Two Major Problems Caused By This Action
Now let’s ignore the fact that exchangers had processed the stolen funds for a minute. There are two main problems with this action. First of all, a top global exchange should not be incompetent enough to blindly sign smart contracts without checking the contents. Everyone knows that the cryptocurrency industry is the most targetted industry by hackers in the world, and exchanges are in the center of those cross-hairs. So why didn’t Bybit proactively have their large security team implement these precautions? It is worth noting that this kind of thing would not have happened at an exchange such as Coinbase for example, because they take security very seriously. They are I beleive the only exchange that disabled receiving addresses of the hackers during the 2020 Twitter hacks.
The second problem is that the classification sent major shockwaves through payment processors. Now all of a sudden, centralized payment processors had the right to freeze arbirary peoples payments jsut because they suspected that the coins came from eXch, irrespective of whether or not the coins actually had anything to do with the hack. A number of different payment processors took part in the blockade. Where the lost money actually goes is up to speculation. Personally, I think governments receive the vast majority of the money. So not even ByBit which is diaobolical.
In other words, governments use financial crypto crime to enrich themselves, and payment processors are complicit in this and are happy to block random users’ payments to help them, whether the official excuse is “regulatory requirements” or not.
The Bad: TradeOgre
TradeOgre was a bit of a surprise. It had no red flags or anything like that, no allegations of misuse, no bad actors - it just simply went offline one day. No operator precence on social media or Bitcointalk to explain what was going on. The trouble started happening around August 2025. There were rumors swirling around that the operator had died and that the hosting had simply expired.
That theory sounded plausible because all of the coins stayed intact in the deposit addresses for several days. Other suspected an exit scam. But for the same reason, the majority found this to be unlikely to be the case. How can you pull off an exit scam without moving the funds? However, we finally found the answer a month later, when the Canadian authorities - RMCP to be specific - announced that they had seized the service, and confirmed that the administrator had passed away. Why Canada specifically I don’t know. We are still waiting for answers.
The Good: Altcoinstalks
After Bitcointalk banned mixers, people were waiting to see where the mixer industry would go.

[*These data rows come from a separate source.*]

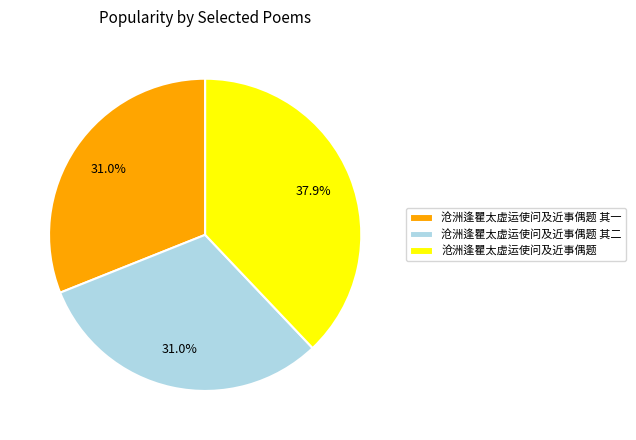

To the nearest percent, what is the difference between the largest and smallest slice percentages?

7%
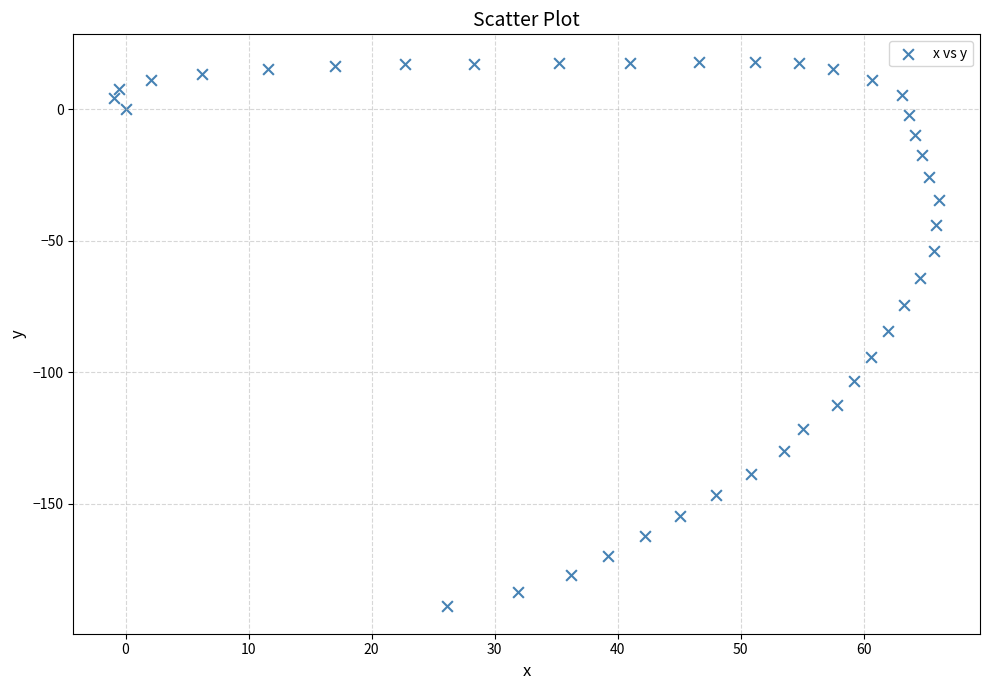

How many data points are displayed?

40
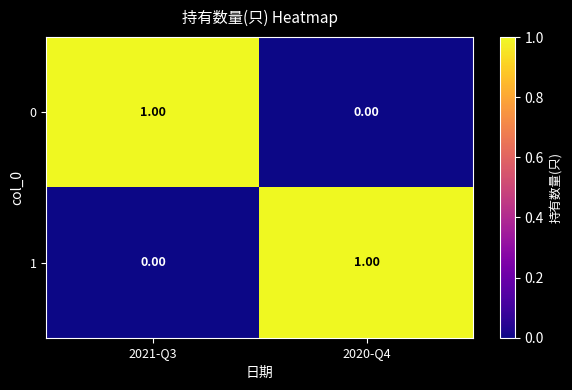

List the labels in order of 1 value, smallest first.

2021-Q3, 2020-Q4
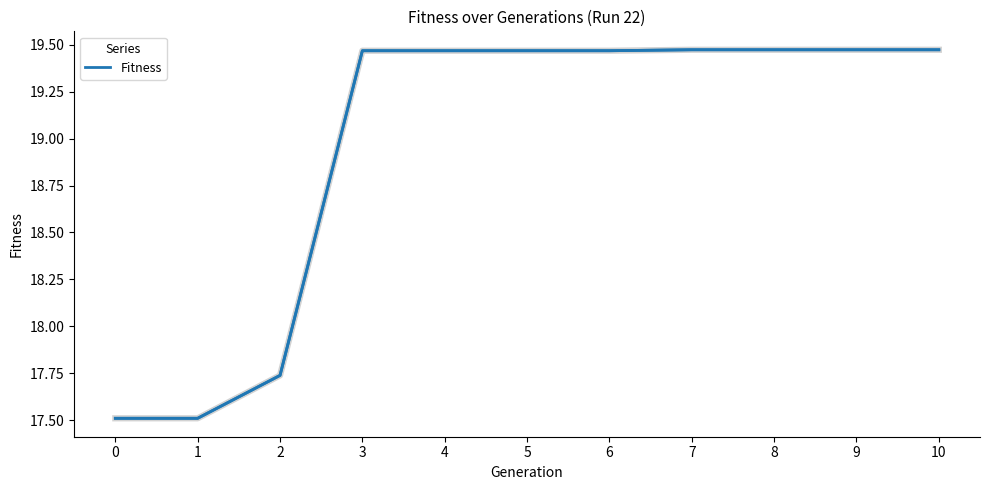

Approximately how many times larger is the value at 10 compared to 5?

1.0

Altcoinstalks was already pitched as a forum that would accomodate mixers, and it did not disappoint. Most mixers moved their annuncement topics to that forum, and although it is still quite small, it was still able to accomodate all of the new users. The new Teleport feature designed by the administration aided greatly at that.
Meanwhile Bitcointalk continued to ban anything resembling a mixer out of sight. Jambler was already banned, and anything that extended to “fixing your problematic BTC” i.e. flagged coins were also banned. It is certainly not something that they want to do, but it is telling when the government believes they can simply force people to keep coins that won’t be accepted anywhere, thereby blacklisting them.